_ABOUT THIS TASK_
Could you retype the entries below exactly, omitting every picture?
++++++
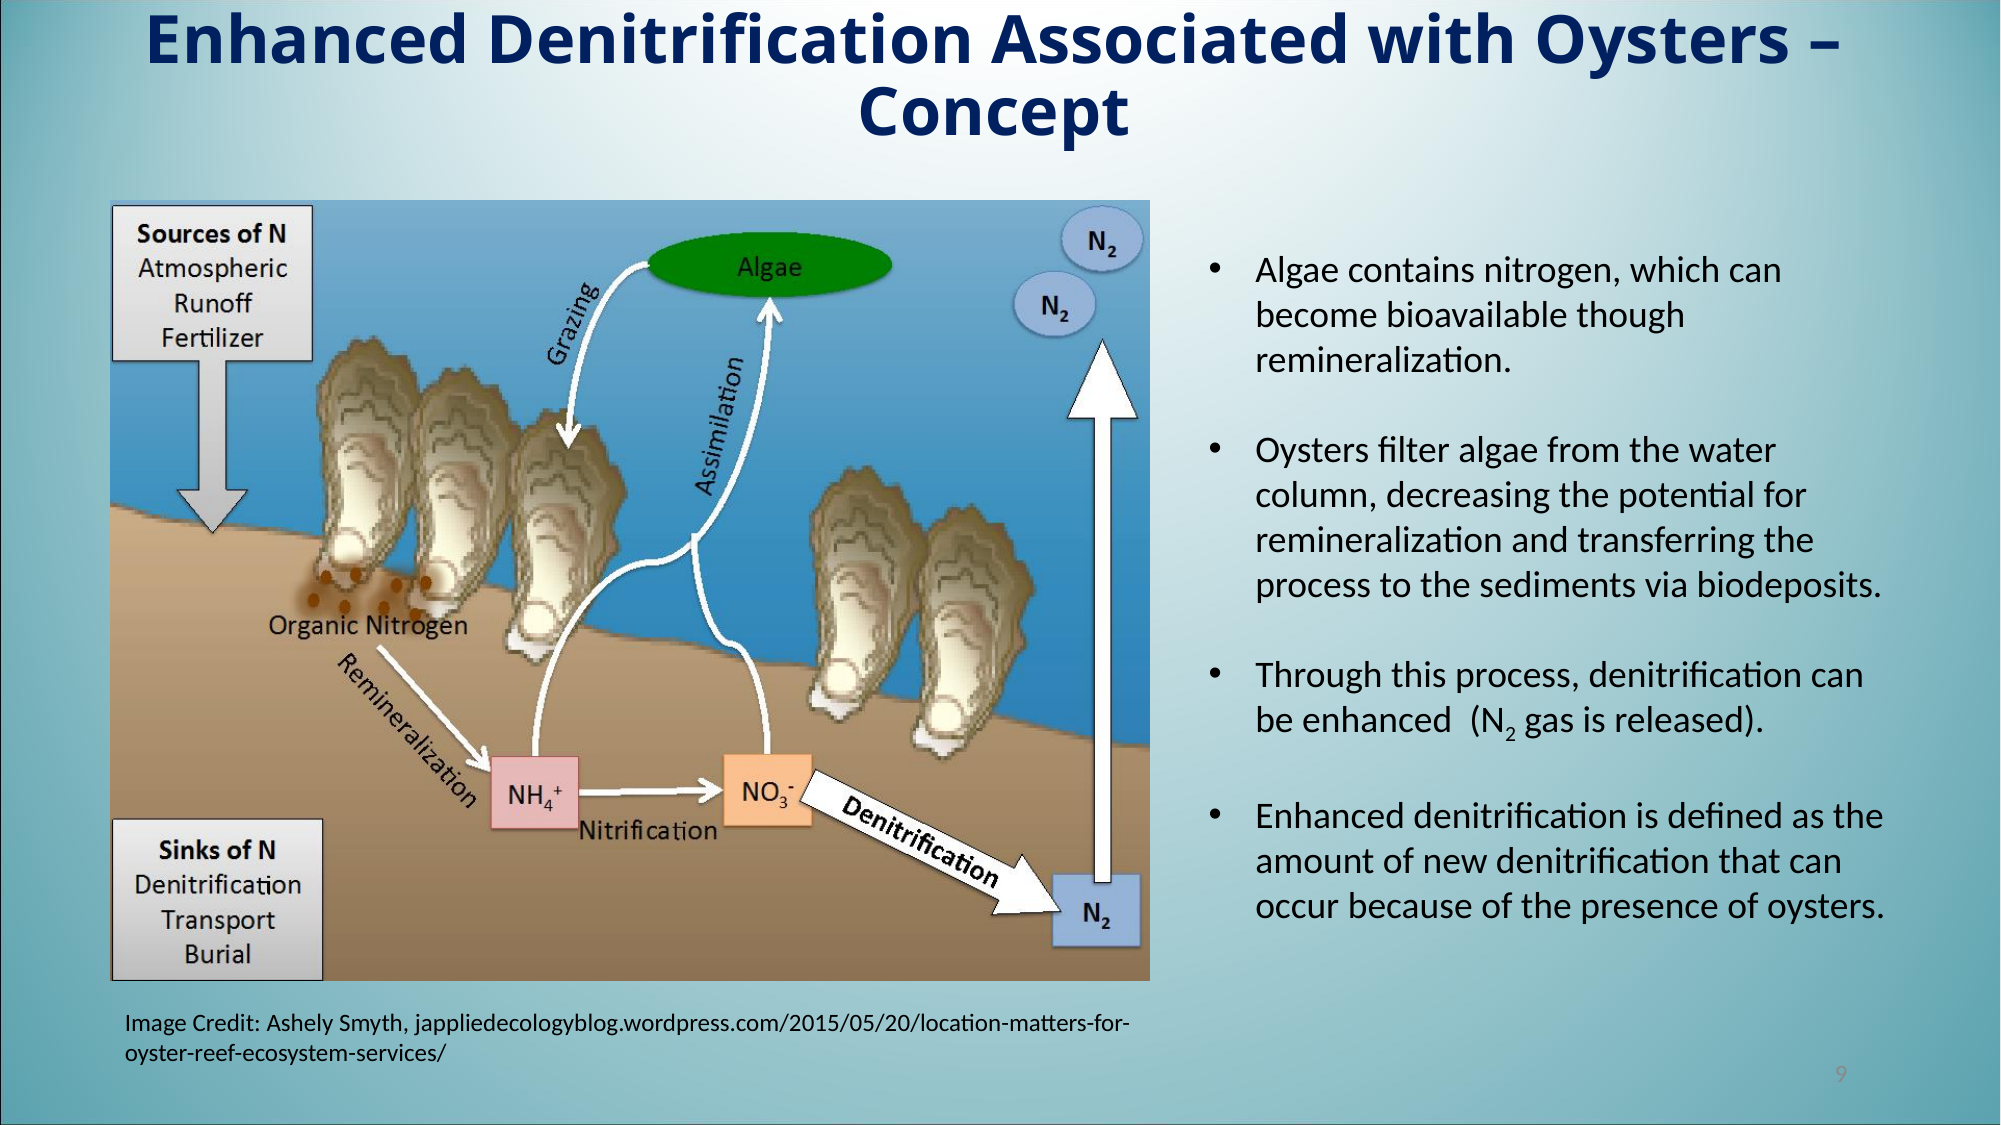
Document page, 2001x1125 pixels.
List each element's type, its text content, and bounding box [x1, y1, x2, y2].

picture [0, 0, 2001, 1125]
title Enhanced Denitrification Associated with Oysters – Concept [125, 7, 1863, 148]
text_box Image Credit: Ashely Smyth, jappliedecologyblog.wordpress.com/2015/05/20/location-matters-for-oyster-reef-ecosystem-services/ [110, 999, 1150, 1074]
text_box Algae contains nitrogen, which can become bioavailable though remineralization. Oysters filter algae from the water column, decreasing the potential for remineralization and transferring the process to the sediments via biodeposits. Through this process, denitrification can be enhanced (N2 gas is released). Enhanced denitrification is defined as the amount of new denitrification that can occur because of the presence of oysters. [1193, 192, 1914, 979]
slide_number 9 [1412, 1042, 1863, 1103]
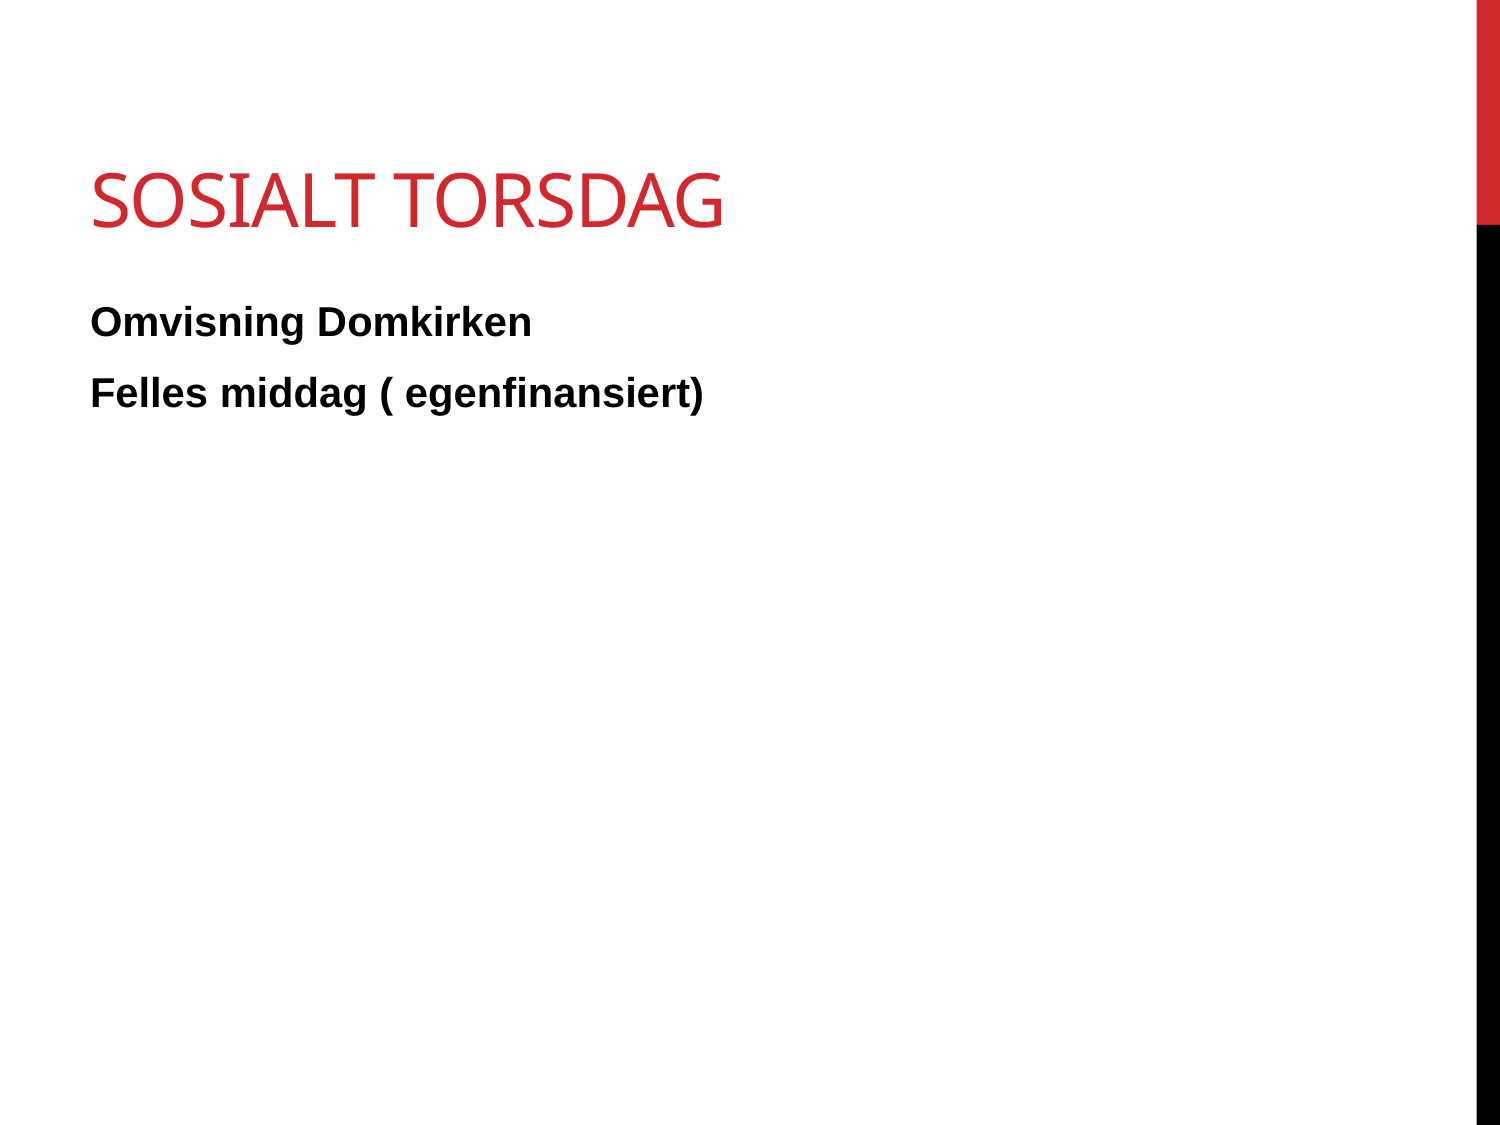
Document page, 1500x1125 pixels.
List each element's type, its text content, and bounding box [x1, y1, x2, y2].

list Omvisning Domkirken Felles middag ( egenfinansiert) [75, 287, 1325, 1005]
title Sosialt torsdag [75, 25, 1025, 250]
++++++
_REPLY TO THE EXERCISE_
Document page, 2001x1125 pixels.
List each element's type, its text content, and bounding box [x1, y1, x2, y2].

picture [0, 0, 2001, 1125]
title Enhanced Denitrification Associated with Oysters – Concept [125, 7, 1863, 148]
text_box Image Credit: Ashely Smyth, jappliedecologyblog.wordpress.com/2015/05/20/location-matters-for-oyster-reef-ecosystem-services/ [110, 999, 1150, 1074]
text_box Algae contains nitrogen, which can become bioavailable though remineralization. Oysters filter algae from the water column, decreasing the potential for remineralization and transferring the process to the sediments via biodeposits. Through this process, denitrification can be enhanced (N2 gas is released). Enhanced denitrification is defined as the amount of new denitrification that can occur because of the presence of oysters. [1193, 192, 1914, 979]
slide_number 9 [1412, 1042, 1863, 1103]
Document page, 1500x1125 pixels.
List each element's type, its text content, and bounding box [x1, y1, x2, y2].

list Omvisning Domkirken Felles middag ( egenfinansiert) [75, 287, 1325, 1005]
title Sosialt torsdag [75, 25, 1025, 250]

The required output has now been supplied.